A recent mail from an itinerant relative suggests that "if you haven't already discovered this, you should try it to discover different music - Pandora, you get to listen to music related to your artist, discuss it (if you want) and find out new ones. it made me think of your blog!" In fact, I chanced across the Pandora web radio and its founders at the Music Genome Project just a day or two before my nephew wrote to me.
Project founder Tim Westergren ambitiously declares that part of the aim is "creating the most comprehensive analysis of music ever", by gathering and processing heaps of data about the 'genes' of pieces of music, which is a notion he explains on the site. You need a US postcode actually to register for free. Pandora's explanation for this reflects a concern about varying legislation different countries apply to streaming radio. It so happens that my five-figure postcode in Paris is also a US one... I've yet to try, but others might like to investigate and probably one day I shall.
I'm already registered at too many music sites. The two I currently use most are Last.fm and the indispensable allmusic, along with visits to musicians' MySpace pages. The appeal of 'AllMusic' and 'Last.fm' for me lies in the relatively recent phenomenon of "tagging" -- where people give brief attributes to bands, singers and songs -- though they don't call it tagging at the first place.

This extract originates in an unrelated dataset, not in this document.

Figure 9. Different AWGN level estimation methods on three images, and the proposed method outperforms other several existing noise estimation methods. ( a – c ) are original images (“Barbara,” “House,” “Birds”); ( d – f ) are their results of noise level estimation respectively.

Users of 'AllMusic' will know that musicians of every kind are cross-referenced by "genre", "style", the "moods" their work evokes for the reviewers on the site, and by "themes", a category that can overlap with the others. Click on, say, the "reflection" tag for one artist and you'll find the site tosses up "introspection" as a similar theme among many others ... like "housework". The "reflection" theme page gives you an editorial pick of albums considered suitable. The further you explore, the stranger some of the alleged similarities become, but it can be interesting.
For all the oddities, I find that tagging, particularly when absolutely anyone can do it as at 'Last.fm', sometimes helps me around from one musician and album to another in my own collection by coming up with parallels that wouldn't have occurred to me. That seems pretty much what Tristam suggested I try with Pandora, but I wonder if musicians themselves identify with the assertions made at 'AllMusic' about those they have been influenced by and others they are held to influence.
My nephew asks whether I like Carla Bruni and know any similar stuff. The answer is "yes" on the strength of her 2002 debut album 'Quelqu'un m'a dit', mentioned a year back in 'What to fancy in a Frenchwoman'. I have yet to hear Bruni's foray into the realm of English poems she loves, set to music, but it sounds good by early accounts.
Despite the title of that entry last October, I noted then that not all of the singers listed are actually French and would go along with 'allmusic' people who hear similarities of style between the Italian Bruni and Feist, a Canadian close to my heart, as well as the well-travelled Dutch national Keren Ann.
All three are first-rate lyricists who have made gentle acoustic albums. I've praised Feist to the highest heavens in my time, while Keren Ann's Not Going Anywhere' is currently closer to my CD deck than the 'Nolita' album I loved and put in the soul-food list on the left, along with a couple of Emiliani Torrini records.